Walker Winslow correspondence

Winslow, Walker, 1905-1969

This collection of papers largely consists of handwritten and typed correspondence between Walker Winslow (also under the name Harold Maine) and his third wife, Edna Mansley Winslow, the bulk of which dates from 1948-1951. The letters can be chatty and newsy, providing details about each of their daily lives and activities, what they were reading or music they were listening to, their work (his writing and therapy, her writing and painting), and other related topics. The letters could also be very self-reflective and analytical regarding their relationship to each other, discussing their sexuality and concepts of fidelity, relationships with others, their health and various injuries and illnesses they each had, money, their mutual loneliness, Edna's drinking, and other topics.
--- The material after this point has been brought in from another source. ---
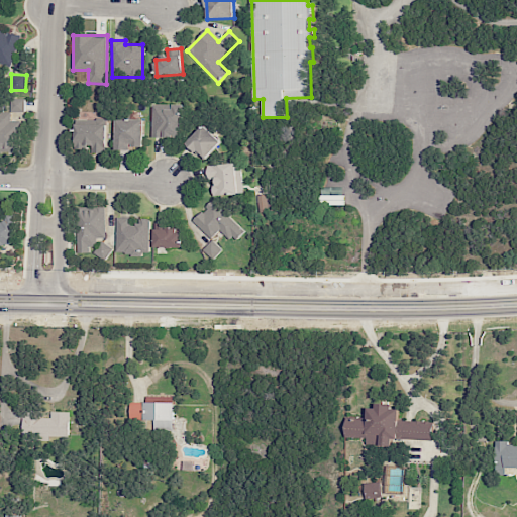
[(25,111),(25,99),(6,99),(6,106),(0,106),(0,149),(19,149),(19,120),(11,120),(11,111),(25,111)]
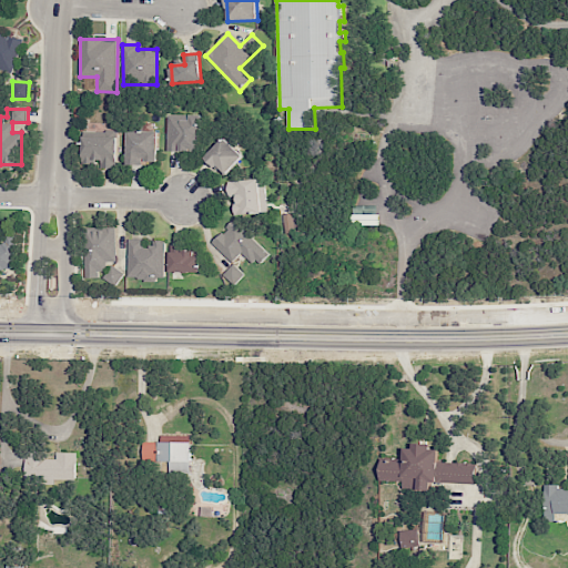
[(201,151),(202,115),(168,114),(166,150),(201,151)]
Some of the letters were written while Winslow was working at and writing in Topeka. They were also written while the Winslows lived separately in Santa Fe, New Mexico; various parts of California (especially Big Sur or Oakland); various parts of New York (especially Rochester and New York City); and in Kansas. The letters document the rise and fall of their brief and intense relationship. Also in the materials are a few of Winslow's typed manuscripts and poems, many with copy-editing marks and annotations or corrections, including a copy of If a Man Be Mad, as well as two published versions of the book (one in French). There is also correspondence with friends and relatives of Winslow and/or Edna; Winslow family photographs; some sketches Edna drew, with her handwritten notes on the back, perhaps for letters to Winslow; a letter of recommendation from 1889 for Winslow's father; and extensive correspondence between Winslow and Dr. Karl Menninger. Some of this correspondence regards articles and the book Winslow wrote about the Menninger Clinic; there are also interview notes and transcripts from interviews Winslow conducted with Dr. C.F. Menninger. Topics of Winslow's writings include Henry Miller, psychiatry and life in asylums, and the Synanon Foundation.